Example Visualizations (R):

# PCA plot
vsd <- vst(dds, blind=FALSE)
plotPCA(vsd, intgroup="condition")

# Volcano plot
library(EnhancedVolcano)
EnhancedVolcano(res,
    lab = rownames(res),
    x = 'log2FoldChange',
    y = 'pvalue',
    pCutoff = 0.05,
    FCcutoff = 1)

# Heatmap of top genes
library(pheatmap)
top_genes <- head(order(res$padj), 50)
pheatmap(assay(vsd)[top_genes, ],
         cluster_rows=TRUE,
         show_rownames=TRUE,
         cluster_cols=TRUE,
         annotation_col=as.data.frame(colData(dds)[,"condition"]))

Complete Workflow Summary

Raw FASTQ files
    ↓
Quality Control (FastQC)
    ↓
Read Trimming (Trimmomatic/fastp)
    ↓
Alignment (STAR/HISAT2) or Pseudo-alignment (Salmon/Kallisto)
    ↓
Alignment QC (RSeQC/Qualimap)
    ↓
Quantification (featureCounts/Salmon)
    ↓
Count Matrix
    ↓
Differential Expression Analysis (DESeq2/edgeR)
    ↓
DEG List
    ↓
Functional Enrichment (clusterProfiler/DAVID)
    ↓
Visualization & Interpretation
    ↓
Biological Insights

Additional Considerations

Data Management

  • Keep organized directory structure
  • Document all software versions
  • Save intermediate files
  • Use version control (Git)
  • Implement workflow managers (Snakemake, Nextflow)

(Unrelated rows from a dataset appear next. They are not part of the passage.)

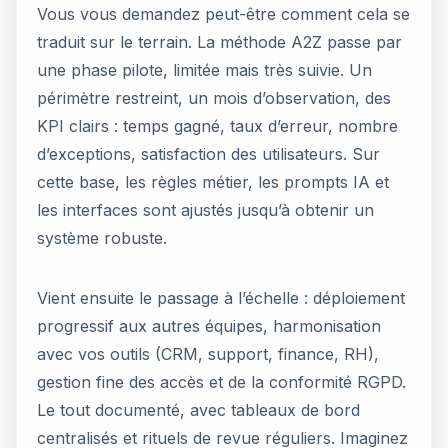
Vous vous demandez peut-être comment cela se
traduit sur le terrain. La méthode A2Z passe par
une phase pilote, limitée mais très suivie. Un
périmètre restreint, un mois d’observation, des
KPI clairs : temps gagné, taux d’erreur, nombre
d’exceptions, satisfaction des utilisateurs. Sur
cette base, les règles métier, les prompts IA et
les interfaces sont ajustés jusqu’à obtenir un
système robuste.
Vient ensuite le passage à l’échelle : déploiement
progressif aux autres équipes, harmonisation
avec vos outils (CRM, support, finance, RH),
gestion fine des accès et de la conformité RGPD.
Le tout documenté, avec tableaux de bord
centralisés et rituels de revue réguliers. Imaginez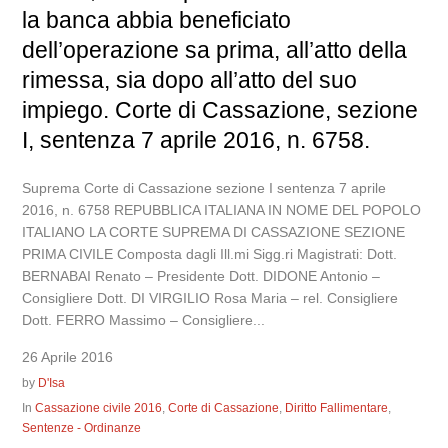
la banca abbia beneficiato
dell’operazione sa prima, all’atto della
rimessa, sia dopo all’atto del suo
impiego. Corte di Cassazione, sezione
I, sentenza 7 aprile 2016, n. 6758.
Suprema Corte di Cassazione sezione I sentenza 7 aprile
2016, n. 6758 REPUBBLICA ITALIANA IN NOME DEL POPOLO
ITALIANO LA CORTE SUPREMA DI CASSAZIONE SEZIONE
PRIMA CIVILE Composta dagli Ill.mi Sigg.ri Magistrati: Dott.
BERNABAI Renato – Presidente Dott. DIDONE Antonio –
Consigliere Dott. DI VIRGILIO Rosa Maria – rel. Consigliere
Dott. FERRO Massimo – Consigliere...
26 Aprile 2016
by
D'Isa
In
Cassazione civile 2016
,
Corte di Cassazione
,
Diritto Fallimentare
,
Sentenze - Ordinanze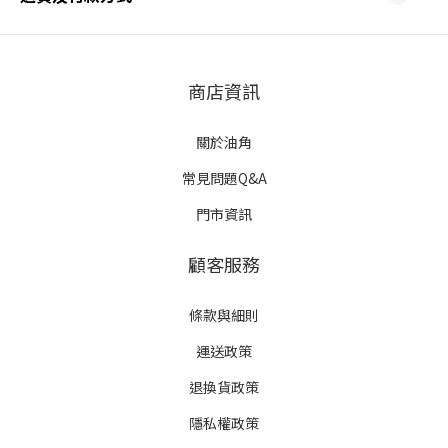
商店資訊
關於油角
常見問題Q&A
門市資訊
顧客服務
條款與細則
運送政策
退換貨政策
隱私權政策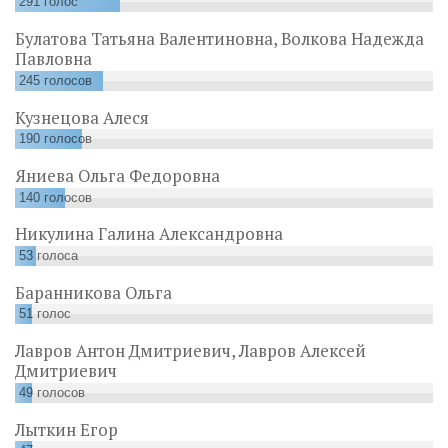
291
голос
Булатова Татьяна Валентиновна, Волкова Надежда
Павловна
245
голосов
Кузнецова Алеся
190
голосов
Яниева Ольга Федоровна
140
голосов
Никулина Галина Александровна
53
голоса
Баранникова Ольга
51
голос
Лавров Антон Дмитриевич, Лавров Алексей
Дмитриевич
49
голосов
Лыткин Егор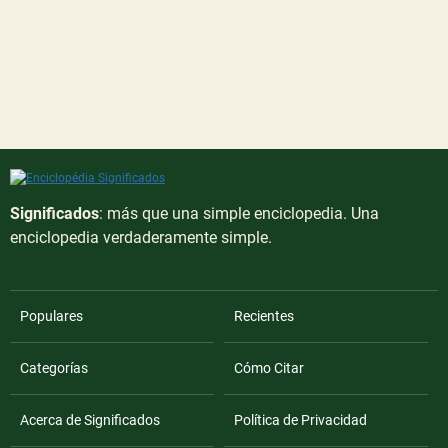
Significados
: más que una simple enciclopedia. Una
enciclopedia verdaderamente simple.
Populares
Recientes
Categorías
Cómo Citar
Acerca de Significados
Política de Privacidad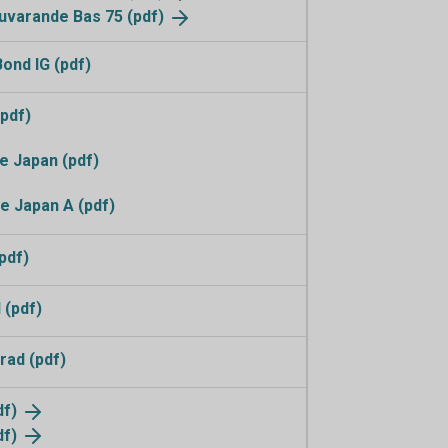
 nuvarande Bas 75
(pdf)
ond IG (pdf)
pdf)
 Japan (pdf)
e Japan A (pdf)
pdf)
 (pdf)
rad (pdf)
df)
df)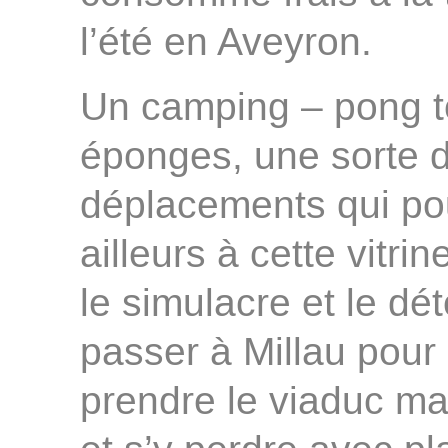
l’été en Aveyron.
Un camping – pong to
éponges, une sorte d
déplacements qui po
ailleurs à cette vitrin
le simulacre et le dé
passer à Millau pour
prendre le viaduc ma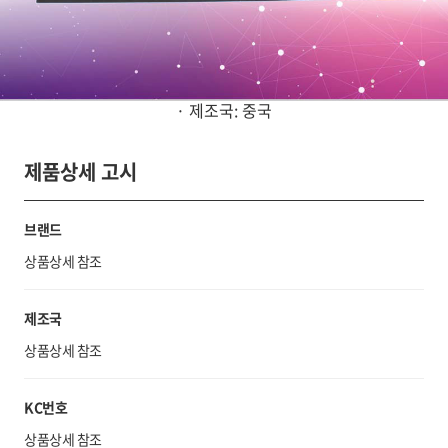
· 제조국: 중국
제품상세 고시
브랜드
상품상세 참조
제조국
상품상세 참조
KC번호
상품상세 참조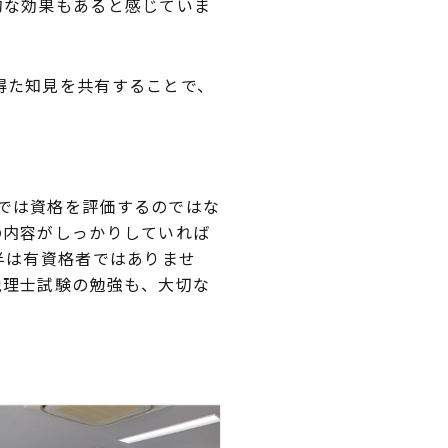
な効果もあると感じていま
得た知見を共有することで、
では資格を評価するのではな
の内容がしっかりしていれば
半は有資格者ではありませ
税理士試験の勉強も、大切な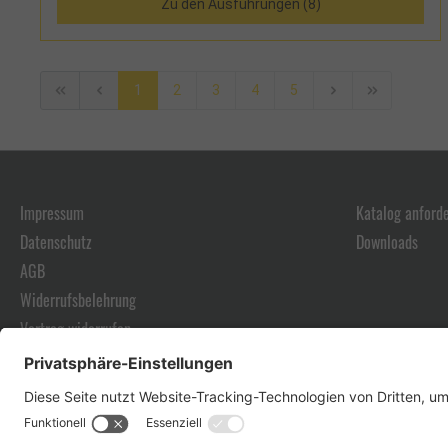
Zu den Ausführungen (8)
1
2
3
4
5
Impressum
Katalog anford
Datenschutz
Downloads
AGB
Widerrufsbelehrung
Vertrag widerrufen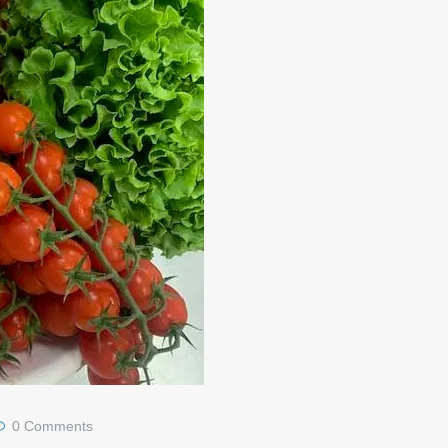
0
Comments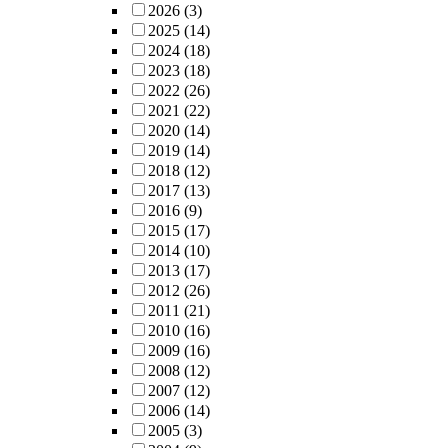
2026
(3)
2025
(14)
2024
(18)
2023
(18)
2022
(26)
2021
(22)
2020
(14)
2019
(14)
2018
(12)
2017
(13)
2016
(9)
2015
(17)
2014
(10)
2013
(17)
2012
(26)
2011
(21)
2010
(16)
2009
(16)
2008
(12)
2007
(12)
2006
(14)
2005
(3)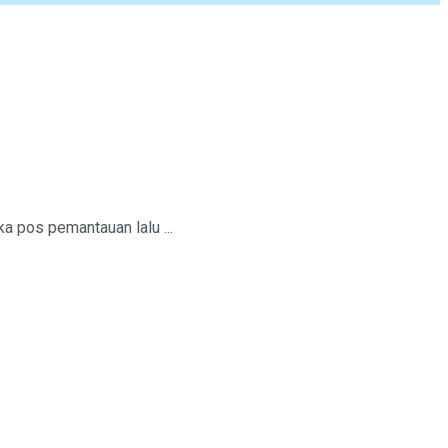
a pos pemantauan lalu ...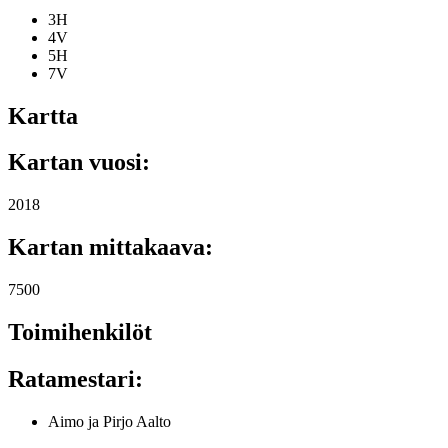
3H
4V
5H
7V
Kartta
Kartan vuosi:
2018
Kartan mittakaava:
7500
Toimihenkilöt
Ratamestari:
Aimo ja Pirjo Aalto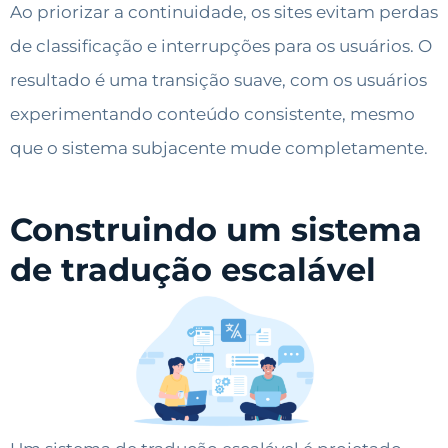
Ao priorizar a continuidade, os sites evitam perdas
de classificação e interrupções para os usuários. O
resultado é uma transição suave, com os usuários
experimentando conteúdo consistente, mesmo
que o sistema subjacente mude completamente.
Construindo um sistema
de tradução escalável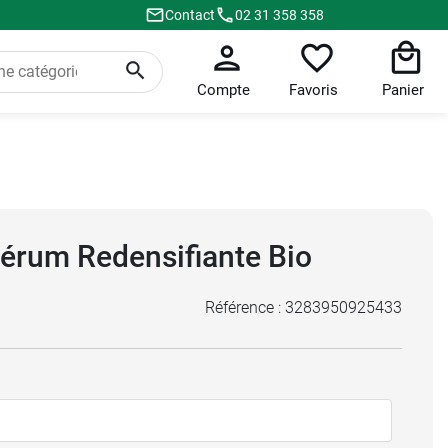
Contact
02 31 358 358
Compte
Favoris
Panier
Sérum Redensifiante Bio
Référence :
3283950925433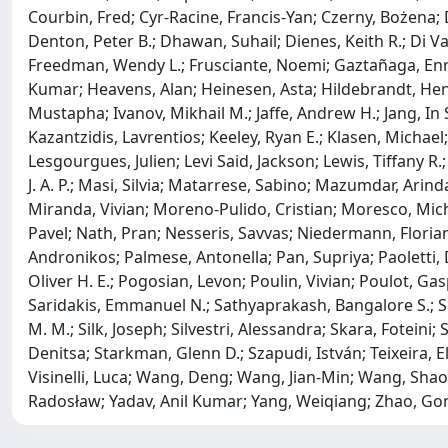
Courbin, Fred; Cyr-Racine, Francis-Yan; Czerny, Bożena; 
Denton, Peter B.; Dhawan, Suhail; Dienes, Keith R.; Di Va
Freedman, Wendy L.; Frusciante, Noemi; Gaztañaga, Enriq
Kumar; Heavens, Alan; Heinesen, Asta; Hildebrandt, Hendri
Mustapha; Ivanov, Mikhail M.; Jaffe, Andrew H.; Jang, In
Kazantzidis, Lavrentios; Keeley, Ryan E.; Klasen, Michae
Lesgourgues, Julien; Levi Said, Jackson; Lewis, Tiffany R
J. A. P.; Masi, Silvia; Matarrese, Sabino; Mazumdar, Ar
Miranda, Vivian; Moreno-Pulido, Cristian; Moresco, Mich
Pavel; Nath, Pran; Nesseris, Savvas; Niedermann, Florian
Andronikos; Palmese, Antonella; Pan, Supriya; Paoletti, 
Oliver H. E.; Pogosian, Levon; Poulin, Vivian; Poulot, Gas
Saridakis, Emmanuel N.; Sathyaprakash, Bangalore S.; Sc
M. M.; Silk, Joseph; Silvestri, Alessandra; Skara, Foteini
Denitsa; Starkman, Glenn D.; Szapudi, István; Teixeira, 
Visinelli, Luca; Wang, Deng; Wang, Jian-Min; Wang, Shao
Radosław; Yadav, Anil Kumar; Yang, Weiqiang; Zhao, Go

Statistical Considerations

  • Batch effects correction (if needed)
  • Normalization methods (TPM, FPKM, TMM, etc.)
  • Multiple testing correction
  • Biological vs. technical replicates

Advanced Analyses

  • Alternative splicing detection
  • Novel transcript discovery
  • Fusion gene detection
  • Non-coding RNA analysis
  • Single-cell RNA-seq

Resources

Reference Genomes

  • GENCODE: Human and mouse annotations
  • Ensembl: Multi-species genomes
  • UCSC Genome Browser: Genome assemblies
  • NCBI RefSeq: Reference sequences

Useful Links

Software Requirements

Essential tools:

# Quality control
fastqc
multiqc

# Trimming
trimmomatic
fastp

# Alignment
STAR
HISAT2
salmon
kallisto

# Quantification
subread (featureCounts)

# Utilities
samtools
bedtools

# Statistical analysis (R packages)
DESeq2
edgeR
limma
clusterProfiler

Citation

If you use this workflow, please cite the appropriate tools used in your analysis. Each tool has its own publication that should be referenced.